As a kind of broad direct-gap semiconductor material, GaN-based materials attract much attention in making high temperature, high power and high frequency electronic devices as well as light emitting diodes, laser diodes and photo-detectors due to their excellent physical and chemical performances.In this paper, our works focus on the characteristics of the GaN-based materials, manufacture and test of the photoconduction detector with unintentional doped n-GaN. In the experiment, we have found that the change of the incident intensity obviously influences the photo-conductivity curve, and the photo-current increases with the augment of the incident intensity. When the wavelength of the incident light is larger than the intrinsic-absorption wavelength of GaN, the photoconduction devices will change from Photocurrent (PC) and Persistent Photocurrent (PPC) to Negative Photocurrent (NPC) and Negative Persistent Photocurrent (NPPC) along with the increase of the incident intensity. It's believed that the photocurrent is ruled by competition between capture of conduction band electrons by deep electron traps and recombination with trapped -holes.The uniformity of the materials can be estimated by analyzing the transmittance of materials.
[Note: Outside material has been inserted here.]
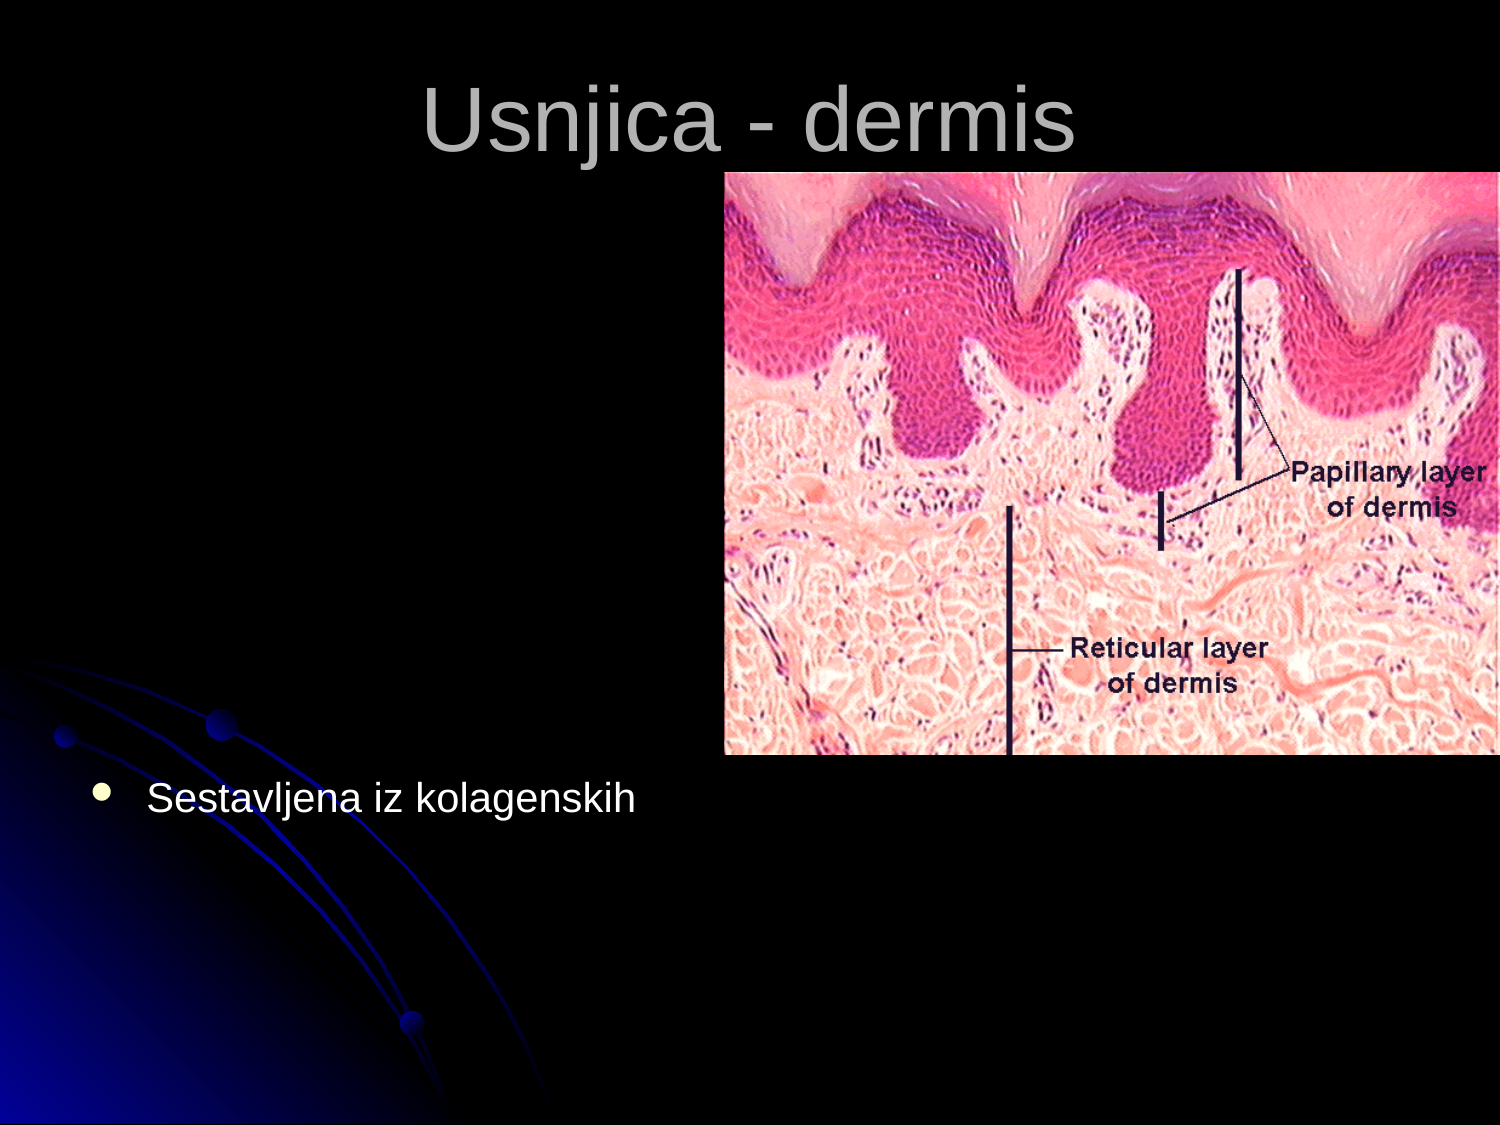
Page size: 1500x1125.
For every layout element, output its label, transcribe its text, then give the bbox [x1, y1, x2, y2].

title Usnjica - dermis [75, 45, 1425, 185]
list Sestavljena iz kolagenskih [75, 646, 1425, 1006]
picture [724, 172, 1500, 755]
Using this method, we have developed a set of system to measure the uniformity of UV-film materials, which consists of Xenon-lamp, monochromator, optical setup, 2D stepping motor, photoelectric detector, and data record instrument, etc.. Using the Lab VIEW software, the non-uniformity of the materials can be tested and estimated quantitatively without scathing the materials. In addition, we have also used this system to test the GaN-based epitaxial wafer grown with different structure parameters and growth conditions. The experimental results show that the uniformity of Al_0.65Ga_0.35N single-wafer material is better than that of the Alo.45Gao.55N and Al_0.3Ga_0.7N ones; the uniformity of materials with buffer-wafer annealed in 1000s or in high and low temperature is better than those with buffer-wafer annealed in 300s or in low temperature only, respectively; the uniformity of materials which are boat rotated in the grown time is better than those not-rotated. In conclusion, this system can test and filter the wafer before the chip fabrication, reducing the influence of the unqualified wafer on the device's uniformity, which greatly saves much energy and money.